● **Given text**
Cross-platform test suite that evaluates your computer's hardware capabilities
|Category:||Graphics & Design|
|Version String:||23.2 (330542)|
|Architecture:||Intel & AppleSilicon(ARM)|
|Minimum OS:||macOS 10.13.0|
|Vendor Name:||Maxon Computer GmbH|
Version History 23.2 (330542)
• Cinebench R23 supports Apple’s ARM-powered silicon computing systems.
• Cinebench R23 is now based on the latest Cinema 4D Release 23 code using updated compilers, and has a minimum runtime activated by default (previously hidden in preferences)
• Cinebench R23 provides improved benchmark accuracy for current and next generation CPUs to test if a machine runs stable on a high CPU load, if the cooling solution of a desktop or notebook is sufficient for longer running tasks to deliver the full potential of the CPU, and if a machine is able to handle demanding real-life 3D tasks.
Cinebench R23 now has the option to directly test the single core performance without manually enabling the “Advanced benchmark” option. The “Advanced benchmark” allows users to set arbitrary minimum runtimes to stress test the hardware for even longer periods of time.
• Because of code and compiler changes, Cinebench R23 score values are readjusted to a new range so they should not be compared to scores from previous versions of Cinebench
How powerful is your computer? Test it with Cinebench!
Cinebench leverages the same powerful 3D engine found in the award-winning animation software Cinema 4D Release 20 to accurately evaluate CPU rendering performance capabilities across various systems and platforms.
For over a decade, Cinebench has been a popular tool to evaluate hardware performance. Cinebench scores are used by system administrators to help make purchase decisions, journalists to review hardware, hardware manufacturers to optimize their latest products, as well as computer owners to evaluate their individual system.

● **Tasks and exercises**
1. Reproduce the part of the Cinebench page starting at "Cross-platform test suite" and ending at "real-life 3D tasks.".
2. According to the Cinebench page, why shouldn't Cinebench R23 scores be compared with scores from earlier versions?
The records that come next are separate material, unrelated to the Cinebench page.

● **Dataset records**
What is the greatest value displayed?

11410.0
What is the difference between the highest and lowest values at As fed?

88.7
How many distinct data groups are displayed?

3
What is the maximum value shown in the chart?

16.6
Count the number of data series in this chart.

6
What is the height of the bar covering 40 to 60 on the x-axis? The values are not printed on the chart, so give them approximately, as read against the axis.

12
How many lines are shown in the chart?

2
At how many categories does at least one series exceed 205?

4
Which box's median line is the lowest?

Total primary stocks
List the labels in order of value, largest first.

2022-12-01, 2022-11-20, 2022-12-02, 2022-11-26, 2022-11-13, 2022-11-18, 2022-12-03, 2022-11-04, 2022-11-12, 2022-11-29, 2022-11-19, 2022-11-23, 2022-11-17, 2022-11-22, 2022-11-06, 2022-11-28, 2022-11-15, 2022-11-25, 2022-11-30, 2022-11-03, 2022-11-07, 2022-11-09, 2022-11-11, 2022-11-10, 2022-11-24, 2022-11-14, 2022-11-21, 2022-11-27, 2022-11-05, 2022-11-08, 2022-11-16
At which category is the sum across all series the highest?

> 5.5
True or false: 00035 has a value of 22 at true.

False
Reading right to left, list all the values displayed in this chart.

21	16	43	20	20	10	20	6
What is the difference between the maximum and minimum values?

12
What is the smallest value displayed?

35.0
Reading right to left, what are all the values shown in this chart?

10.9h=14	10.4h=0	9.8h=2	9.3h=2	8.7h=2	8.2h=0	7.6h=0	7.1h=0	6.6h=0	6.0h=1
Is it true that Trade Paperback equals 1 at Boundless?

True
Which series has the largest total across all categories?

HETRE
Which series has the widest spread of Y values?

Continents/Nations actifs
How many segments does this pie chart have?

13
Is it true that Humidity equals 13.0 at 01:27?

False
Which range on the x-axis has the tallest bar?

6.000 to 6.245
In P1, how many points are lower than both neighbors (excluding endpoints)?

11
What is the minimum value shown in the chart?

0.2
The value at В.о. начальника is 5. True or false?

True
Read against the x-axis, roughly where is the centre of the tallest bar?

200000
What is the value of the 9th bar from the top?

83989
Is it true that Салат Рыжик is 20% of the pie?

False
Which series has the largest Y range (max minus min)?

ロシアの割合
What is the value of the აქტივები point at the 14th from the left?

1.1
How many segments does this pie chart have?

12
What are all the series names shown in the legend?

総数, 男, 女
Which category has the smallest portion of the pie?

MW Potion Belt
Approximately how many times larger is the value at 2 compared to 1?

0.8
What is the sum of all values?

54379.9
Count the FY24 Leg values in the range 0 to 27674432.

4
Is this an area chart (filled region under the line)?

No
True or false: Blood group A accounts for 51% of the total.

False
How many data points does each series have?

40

● **Numbered responses**
1.
Cross-platform test suite that evaluates your computer's hardware capabilities
|Category:||Graphics & Design|
|Version String:||23.2 (330542)|
|Architecture:||Intel & AppleSilicon(ARM)|
|Minimum OS:||macOS 10.13.0|
|Vendor Name:||Maxon Computer GmbH|
Version History 23.2 (330542)
• Cinebench R23 supports Apple’s ARM-powered silicon computing systems.
• Cinebench R23 is now based on the latest Cinema 4D Release 23 code using updated compilers, and has a minimum runtime activated by default (previously hidden in preferences)
• Cinebench R23 provides improved benchmark accuracy for current and next generation CPUs to test if a machine runs stable on a high CPU load, if the cooling solution of a desktop or notebook is sufficient for longer running tasks to deliver the full potential of the CPU, and if a machine is able to handle demanding real-life 3D tasks.

2. Because of code and compiler changes, its score values were readjusted to a new range.